Hi all,
I did some performances evaluations about sorts and log2 on GPU for my final MSc Thesis. These results help me to see what I can implement in CUDA to improve the performance of my program. I think that It could be useful for some of you so I post my results here :
sorts using a GeForce 8800GTS :
http://www.ab2patrimoine.be/adrien/upload/…/graphsort1.jpg
sorts using a GeForce 8600m GS :
http://www.ab2patrimoine.be/adrien/upload/…/graphsort2.jpg
log2 CPU vs log2 GPU using a GeForce 8800 GTS :
http://www.ab2patrimoine.be/adrien/upload/…s/log2-8800.jpg
log2 CPU vs log2 GPU using a GeForce 8600m GS :
http://www.ab2patrimoine.be/adrien/upload/…ers/log2low.jpg
log2 coalesced memory vs log2 uncoalesced memory :
http://www.ab2patrimoine.be/adrien/upload/…escedmemory.jpg
I don’t understand why the difference between coalesced memory and uncoalesced memory is so small (in GPU Gems 3 and other papers, the difference is impressive)… Does someone have an explication?

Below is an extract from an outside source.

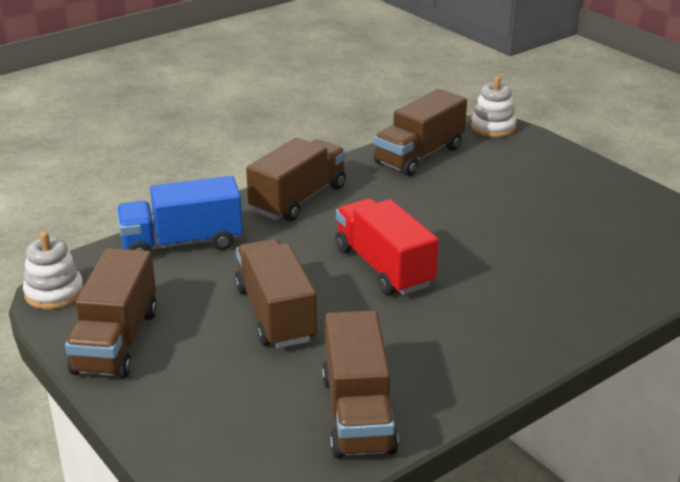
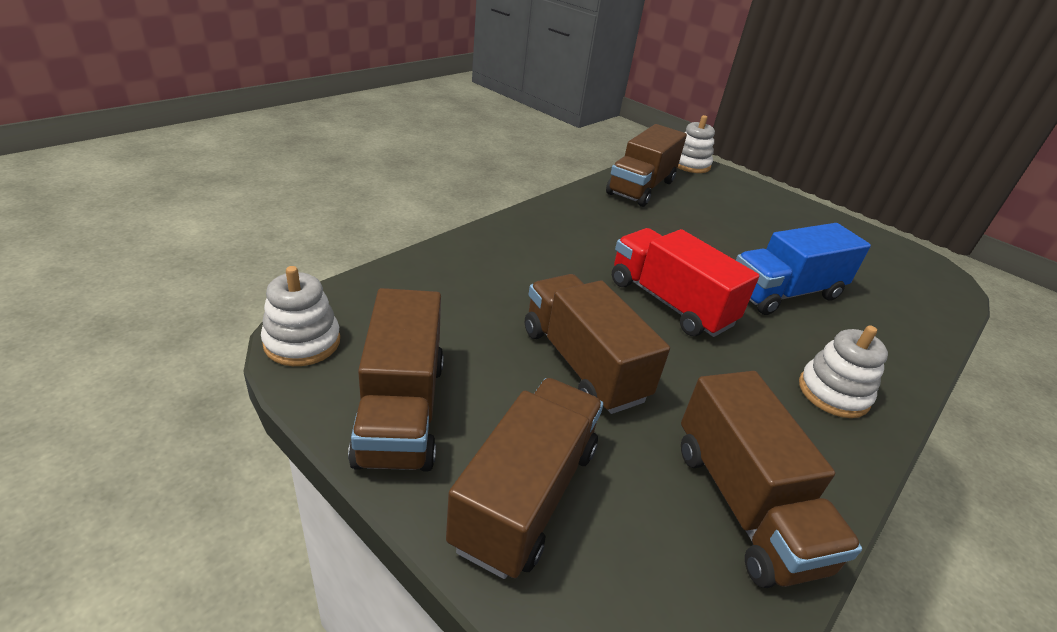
camera: 15 degrees left, 5 degrees up
(182, 243) = (442, 276): blue truck -> blue truck (784, 293)
(298, 199) = (548, 228): brown truck -> brown truck (526, 495)
(495, 343) = (833, 393): none -> white stacking toy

The code used to test uncoa. vs coa. :
// Perform log2 operations on a float3 vector
__global__ void d_log2_uncoalesced (float3* d_data)
{
uint i = blockDim.x * blockIdx.x + threadIdx.x;
float3 data = d_data[i];
data.x = log2f(data.x);
data.y = log2f(data.y);
data.z = log2f(data.z);
d_data[i] = data;
}
__global__ void d_log2_coalesced (float* d_data)
{
int index = 3 * blockIdx.x * blockDim.x + threadIdx.x;
__shared__ float s_data[BLOCK_DIM*3];
s_data[threadIdx.x] = d_data[index];
s_data[threadIdx.x + blockDim.x] = d_data[index + blockDim.x];
s_data[threadIdx.x + blockDim.x * 2] = d_data[index + blockDim.x * 2];
__syncthreads();
float3 data = ((float3*)s_data)[threadIdx.x];
data.x = log2f(data.x);
data.y = log2f(data.y);
data.z = log2f(data.z);
((float3*)s_data)[threadIdx.x] = data;
__syncthreads();
d_data[index] = s_data[threadIdx.x];
d_data[index + blockDim.x] = s_data[threadIdx.x + blockDim.x];
d_data[index + blockDim.x * 2] = s_data[threadIdx.x + blockDim.x * 2];
}
The coalesced version seems to be optimal…